By Margaret Sloan, Sunset production coordinator Victory! The PVC, jar lid, and Vaseline barriers are keeping the ants out. But had we bee...
Looking for the Queen Bee

By Margaret Sloan, Sunset production coordinator

Victory! The PVC, jar lid, and Vaseline barriers are keeping the ants out. But had we been too slow, allowing the ants to build nests in the hives?

Friday was the scheduled day to open the hive, and we had another burning question: Were our queen bees alive and laying eggs?

Opening hives is stressfull on bees. Imagine how you’d feel if someone filled your home with smoke, yanked off the roof, and and pulled out your babies’ beds to peer and poke at your sleeping family.

We had 8 people doing that to our bees. And we sort of forgot to mind our bee manners. We crowded around, waving our arms, being loud, moving fast. Some of us  did not cover our (dark) hair—in short, we acted like 8 big bears. Bees do not like bears, for obvious reasons.

What gentle bees! They did not sting us for our bearish behavior. The hum of the first hive we opened rose scarcely a half-tone, even when we cheered on finding a frame full of tiny little eggs, a sure sign of a laying queen bee. And no sign of ants. Whew.

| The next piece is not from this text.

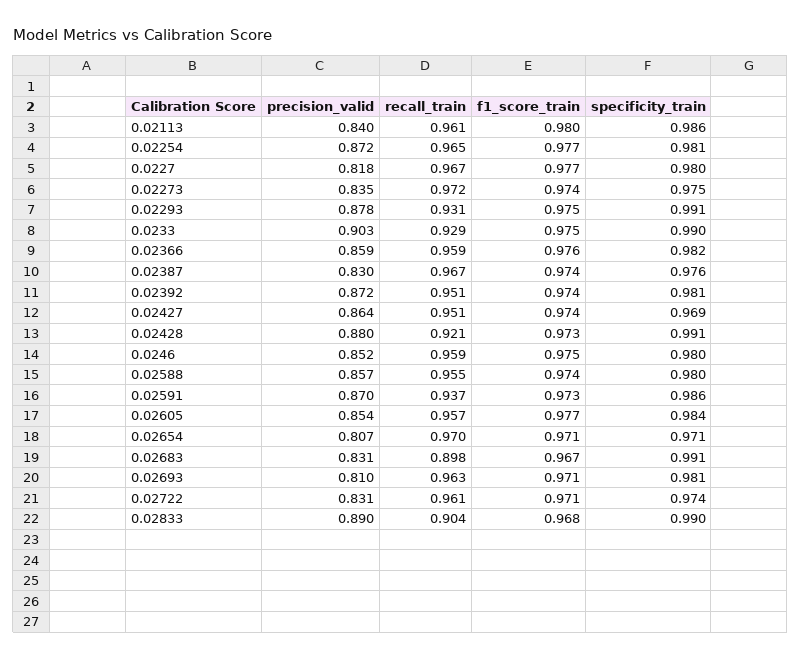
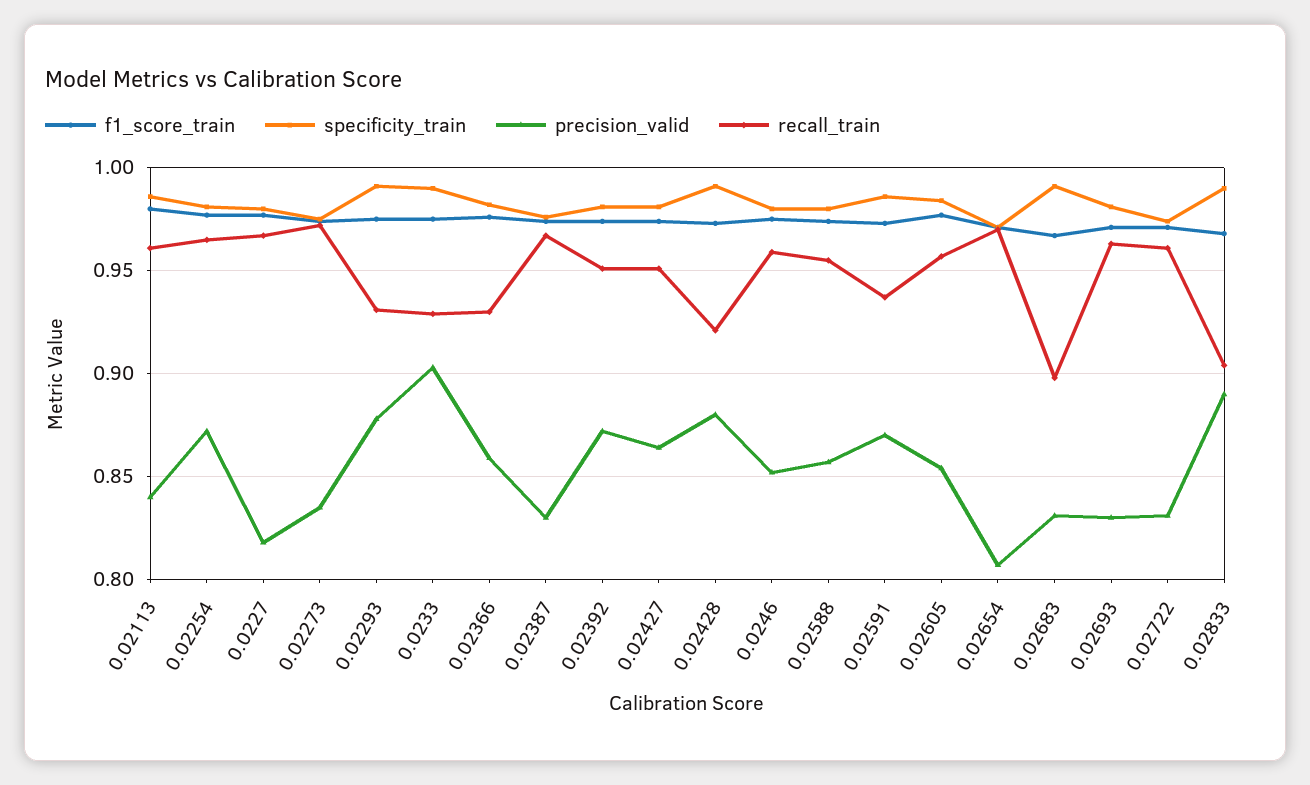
recall_train, 0.02366: 0.959 -> 0.93
specificity_train, 0.02427: 0.969 -> 0.98
precision_valid, 0.02693: 0.81 -> 0.83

But by the time we opened the second hive, the bees were thouroughly tired of us. Despite puffs of eucalyptus flavored smoke, they kept lining up along the frame tops to glare at us (a precursor to attacking). Nervously, we inspected a few frames but found no sign of a queen.

As the pitch of the colony’s hum rose in irritability, we closed the box and made yet another call to Randy Oliver. There’s no queen, we said, no eggs. Just one full frame of honey and some weird little combs at the bottom of the frames.

Randy did reassure us that the queen had probably not died horribly in the Tanglefoot, but it was possible that she did die in transit. A bee colony without a queen is not a good thing.

He sent us out to inspect the hive. This time we minded our manners, the bees minded theirs, and—hurrah!—on the drone frame (more on this in a future post) we found the queen going about her business. We cheered (quietly) and put their roof back on, leaving them to recover from our bear-handed inspections.

Will we get honey for our One-Block Diet dinner this summer? We’re not sure. The bees are still alive, working like, well, like bees, and we’re keeping a good thought.